70-300mm F4-5.6 DG OS 5万9千円
約120ミリから510ミリの超望遠ズームとして使えるこのレンズは遠く離れた被写体から、望遠特有のパースを活かした撮影表現までさまざまに使えます。シャッター速度にして約4段分の手ブレ補正と優れたコストパフォーマンスでぜひ手に入れたいレンズであります。芯のある描写力にきっと満足いただけます。私も欲しい1本です。


 それぞれにレンズガラスの違いや異なる機能を持ち合わせた3本ですが、私はこの中からあえて推したいのが70-300mm F4-5.6 DG OS。シャッター速度にして4段分の手ブレ補正はやはり便利であります。SD15に装着すると約120ミリから510ミリの超望遠ズームになり、もう望遠側はこれ以上は望まないという感じで遠くの被写体を引き寄せられます。
 微妙な違いでも良いモノであればすぐに製品化する英断、実現化する高い技術力。この攻めのレンズ展開が我々にとって強い味方なのであります。
 さらに傑作を手にするレンズを引き続きご紹介いたしましょう。
 あまりに基本すぎて、ついうっかり見逃してしまっている50mm F1.4。この素晴らしいレンズの良さをここで再認識しようではありませんか。
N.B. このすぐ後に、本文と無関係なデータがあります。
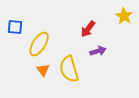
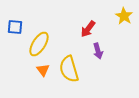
purple arrow: rotated 91 degrees clockwise
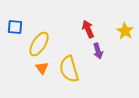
yellow star: moved 1 px right, 15 px down
red arrow: rotated 120 degrees clockwise
orange triangle: moved 1 px left, 2 px up
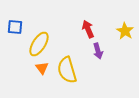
yellow semicircle: moved 2 px left, 1 px down
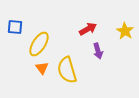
red arrow: rotated 84 degrees clockwise
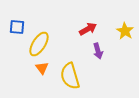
blue square: moved 2 px right
yellow semicircle: moved 3 px right, 6 px down
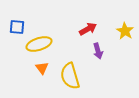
yellow ellipse: rotated 40 degrees clockwise
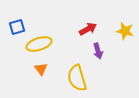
blue square: rotated 21 degrees counterclockwise
yellow star: rotated 18 degrees counterclockwise
orange triangle: moved 1 px left, 1 px down
yellow semicircle: moved 7 px right, 2 px down
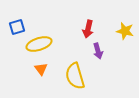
red arrow: rotated 132 degrees clockwise
yellow semicircle: moved 2 px left, 2 px up
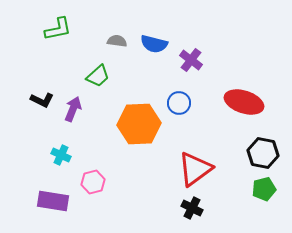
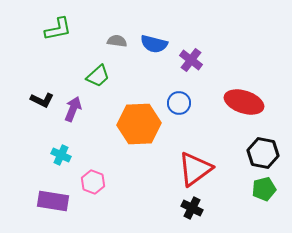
pink hexagon: rotated 25 degrees counterclockwise
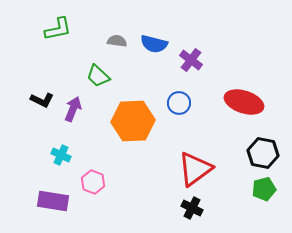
green trapezoid: rotated 85 degrees clockwise
orange hexagon: moved 6 px left, 3 px up
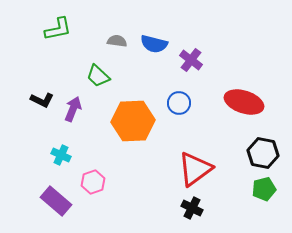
pink hexagon: rotated 20 degrees clockwise
purple rectangle: moved 3 px right; rotated 32 degrees clockwise
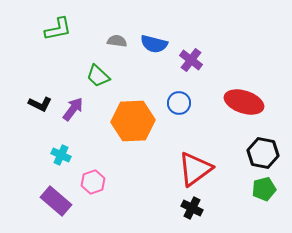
black L-shape: moved 2 px left, 4 px down
purple arrow: rotated 15 degrees clockwise
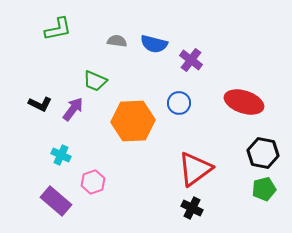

 ベテラン勢は「その昔は50ミリがカメラとセットだったなあ」、若手は「ズームじゃないのは不便」などの感想および苦言が聞こえてきそうですが、そこをこらえて試しに使ってごらんなさい。
 ちょっと油断するとすぐ被写界深度から外れるピントの浅さ、思いのほか暗い中でも早いシャッターが切れる開放F値の明るさ、そしてなによりアウトフォーカスのボケの美しさと写真の立体感。
 身の引き締まる思いがいたします。
 そんな写真撮影の基本を振り返る事ができるシグマ50mm F1.4EX DG HSM、SD15では85mmF1.4のポートレートレンズとしてお使いいただけます。どうぞふるってご使用ください。
 なにか急に写真に対する真剣さが宿ってくるような気がしますから。
 さて、これまでの2本があなたの写真生活に彩りを添えるレンズだとすれば、つぎの一本はそれを根幹から支える要石のようなレンズをお教えいたしましょう。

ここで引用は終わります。